● **SUPPLIED PASSAGE**:
== Segment start ==

Elections in Lee’s Summit can be a noisy affair, both visually and in rhetoric.

The yellow firefighter union signs. The Foundations for our Future banners. The endorsements. Sometimes a little fear-mongering. Oftentimes, hyperbole galore.

John Beaudoin

COMMENTARY | John Beaudoin

In this year’s Lee’s Summit R7 Board of Education race, you can add to the noise a little partisanship too.

But you’ll have to listen carefully, because it might be pretty quiet.

On top of those Political Action Committees that we’ve come to be familiar with each election cycle, the Lee’s Summit Democrats and Jackson County Republicans are more than dipping their collective toes in the nonpartisan school board and city council races, it seems.

When candidate Monte Helm dropped out of the race for school board last week, the timing seemed odd to me. Although we have seen this movie before, it is highly unusual for a candidate to back out once their name is solidified on the ballot.

== Segment end ==

● **WORK TASK A**: Decide whether each statement below agrees with the commentary on Lee's Summit elections: (i) Monte Helm dropped out of the school board race last week; (ii) the school board and city council races are described as partisan; (iii) the firefighter union signs are red. Answer yes or no for each and quote the words that decide it.
● **WORK TASK B**: Rename "Political Action Committees" as "campaign groups" in the commentary on Lee's Summit elections, and give the part again beginning at the words that have "But you’ll have" and stopping after "races, it seems.".
● **WORK TASK C**: Write what comes next in the commentary on Lee's Summit elections, starting after its final sentence.

● **RAW DATA**:
== Segment start ==

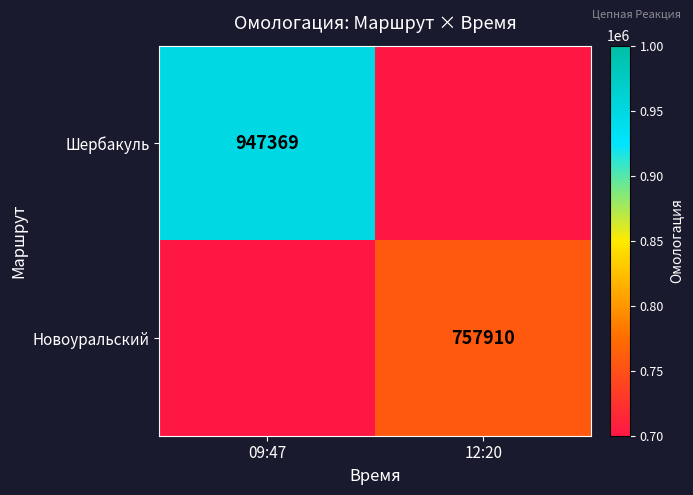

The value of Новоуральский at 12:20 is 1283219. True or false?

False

== Segment end ==

● **TASK ANSWER A**:
(i) Yes: "When candidate Monte Helm dropped out of the race for school board last week."
(ii) No: "the nonpartisan school board and city council races."
(iii) No: "The yellow firefighter union signs."

● **TASK ANSWER B**:
But you’ll have to listen carefully, because it might be pretty quiet.

On top of those campaign groups that we’ve come to be familiar with each election cycle, the Lee’s Summit Democrats and Jackson County Republicans are more than dipping their collective toes in the nonpartisan school board and city council races, it seems.

● **TASK ANSWER C**:
I began to deduce that perhaps one of our local PACs had a hand in Helm’s departure. So I called over to their chairman, Shellie Montemurro, who was quick to set the record straight.

“One of the things we do not do is endorse any candidate,” Montemurro said by phone. “We really want our members and community members to get involved in the election process.”

The Lee’s Summit Democrats’ activities began to ramp up around 2017 when, Montemurro notes, the group saw a void in how voters were being educated on school board and city council races.

If you remember back to that time, Missouri State Sen. Mike Cierpoit was running a rather nasty campaign to keep his seat in a special election against now Lee’s Summit council member Hillary Shields.

“We thought after the 2017 special elections and 2018 election, a lot of people felt alone,” Montemurro said.

Montemurro said the group spends no money on nonpartisan elections, choosing rather to encourage and engage voters.

“We are not recruiting and specifically asking candidates to run, whatsoever,” she said.

Their activities differ from Foundations for our Future, whose stated mission includes “to seek out and support the next generation of city leaders in Lee’s Summit.” Clearly a nod to the fact that this particular group does not just endorse candidates, but they could be actively recruiting for local council and school boards seats as well.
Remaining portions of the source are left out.